DATA SHOWN:

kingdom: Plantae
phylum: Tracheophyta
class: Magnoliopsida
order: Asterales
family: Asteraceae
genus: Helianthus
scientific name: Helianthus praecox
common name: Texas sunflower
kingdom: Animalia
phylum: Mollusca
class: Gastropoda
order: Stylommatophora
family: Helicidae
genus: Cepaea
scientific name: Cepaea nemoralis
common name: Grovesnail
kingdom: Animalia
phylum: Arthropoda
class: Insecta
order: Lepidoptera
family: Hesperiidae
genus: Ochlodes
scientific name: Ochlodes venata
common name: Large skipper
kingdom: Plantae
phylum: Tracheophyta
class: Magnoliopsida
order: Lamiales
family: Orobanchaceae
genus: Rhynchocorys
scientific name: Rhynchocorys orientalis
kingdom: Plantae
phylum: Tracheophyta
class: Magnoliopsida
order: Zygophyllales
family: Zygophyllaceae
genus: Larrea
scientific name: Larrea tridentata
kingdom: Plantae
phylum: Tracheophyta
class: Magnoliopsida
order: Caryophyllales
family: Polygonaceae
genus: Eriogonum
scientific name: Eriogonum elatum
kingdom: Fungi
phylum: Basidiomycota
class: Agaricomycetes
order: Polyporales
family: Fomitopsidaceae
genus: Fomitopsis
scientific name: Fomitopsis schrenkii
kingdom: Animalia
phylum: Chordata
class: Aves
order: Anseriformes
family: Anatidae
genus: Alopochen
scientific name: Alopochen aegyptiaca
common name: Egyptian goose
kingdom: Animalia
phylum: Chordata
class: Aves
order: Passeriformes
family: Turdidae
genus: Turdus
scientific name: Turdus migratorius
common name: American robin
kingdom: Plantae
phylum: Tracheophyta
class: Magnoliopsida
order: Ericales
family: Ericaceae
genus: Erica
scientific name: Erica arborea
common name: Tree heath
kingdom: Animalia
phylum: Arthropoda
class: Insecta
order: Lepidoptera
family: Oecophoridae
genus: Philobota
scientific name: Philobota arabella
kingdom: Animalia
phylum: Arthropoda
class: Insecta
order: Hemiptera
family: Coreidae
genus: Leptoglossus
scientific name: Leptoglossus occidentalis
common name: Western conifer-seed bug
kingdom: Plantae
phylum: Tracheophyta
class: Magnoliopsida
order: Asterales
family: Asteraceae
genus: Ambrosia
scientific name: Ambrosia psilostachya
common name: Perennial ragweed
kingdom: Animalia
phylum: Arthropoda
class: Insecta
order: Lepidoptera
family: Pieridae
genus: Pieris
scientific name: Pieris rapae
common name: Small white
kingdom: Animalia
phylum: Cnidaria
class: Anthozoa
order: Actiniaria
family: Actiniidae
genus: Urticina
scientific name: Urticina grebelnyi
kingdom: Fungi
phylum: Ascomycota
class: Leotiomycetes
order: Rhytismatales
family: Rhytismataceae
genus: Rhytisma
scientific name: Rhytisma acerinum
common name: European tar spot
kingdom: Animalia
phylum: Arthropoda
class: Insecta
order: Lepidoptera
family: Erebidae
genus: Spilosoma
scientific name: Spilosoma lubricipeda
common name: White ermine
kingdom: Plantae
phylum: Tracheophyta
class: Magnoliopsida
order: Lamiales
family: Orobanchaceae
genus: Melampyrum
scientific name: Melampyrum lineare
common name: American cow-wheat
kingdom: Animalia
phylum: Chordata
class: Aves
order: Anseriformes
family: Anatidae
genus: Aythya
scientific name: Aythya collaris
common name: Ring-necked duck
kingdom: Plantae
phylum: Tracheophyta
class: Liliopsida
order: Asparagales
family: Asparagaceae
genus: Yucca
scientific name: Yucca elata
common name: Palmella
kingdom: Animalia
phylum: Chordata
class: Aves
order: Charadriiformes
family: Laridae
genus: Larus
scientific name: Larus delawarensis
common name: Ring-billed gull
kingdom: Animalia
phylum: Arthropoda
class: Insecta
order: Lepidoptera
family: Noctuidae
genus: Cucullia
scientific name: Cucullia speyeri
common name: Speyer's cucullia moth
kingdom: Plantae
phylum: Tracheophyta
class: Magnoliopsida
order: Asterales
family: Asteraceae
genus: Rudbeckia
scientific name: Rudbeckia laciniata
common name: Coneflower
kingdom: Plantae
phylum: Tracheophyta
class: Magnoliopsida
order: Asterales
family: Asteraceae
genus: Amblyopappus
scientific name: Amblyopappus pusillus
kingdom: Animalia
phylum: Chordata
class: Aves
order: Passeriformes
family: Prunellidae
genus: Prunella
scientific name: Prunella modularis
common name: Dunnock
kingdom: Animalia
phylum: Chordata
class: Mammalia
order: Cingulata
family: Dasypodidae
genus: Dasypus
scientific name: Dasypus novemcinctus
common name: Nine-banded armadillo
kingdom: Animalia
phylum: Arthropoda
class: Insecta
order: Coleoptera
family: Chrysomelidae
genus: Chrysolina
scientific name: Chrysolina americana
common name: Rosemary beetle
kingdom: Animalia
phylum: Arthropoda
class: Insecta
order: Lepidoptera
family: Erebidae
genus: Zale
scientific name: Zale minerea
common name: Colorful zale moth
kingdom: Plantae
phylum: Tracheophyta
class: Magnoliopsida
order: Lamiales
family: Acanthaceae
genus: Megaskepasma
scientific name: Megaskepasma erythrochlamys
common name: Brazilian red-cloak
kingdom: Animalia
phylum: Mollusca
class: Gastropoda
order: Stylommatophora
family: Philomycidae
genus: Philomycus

EXERCISE: Starting at the line that contains "genus: Zale" and ending with the final line of the listing, retype every line without any change.

EXERCISE OUTPUT:
genus: Zale
scientific name: Zale minerea
common name: Colorful zale moth
kingdom: Plantae
phylum: Tracheophyta
class: Magnoliopsida
order: Lamiales
family: Acanthaceae
genus: Megaskepasma
scientific name: Megaskepasma erythrochlamys
common name: Brazilian red-cloak
kingdom: Animalia
phylum: Mollusca
class: Gastropoda
order: Stylommatophora
family: Philomycidae
genus: Philomycus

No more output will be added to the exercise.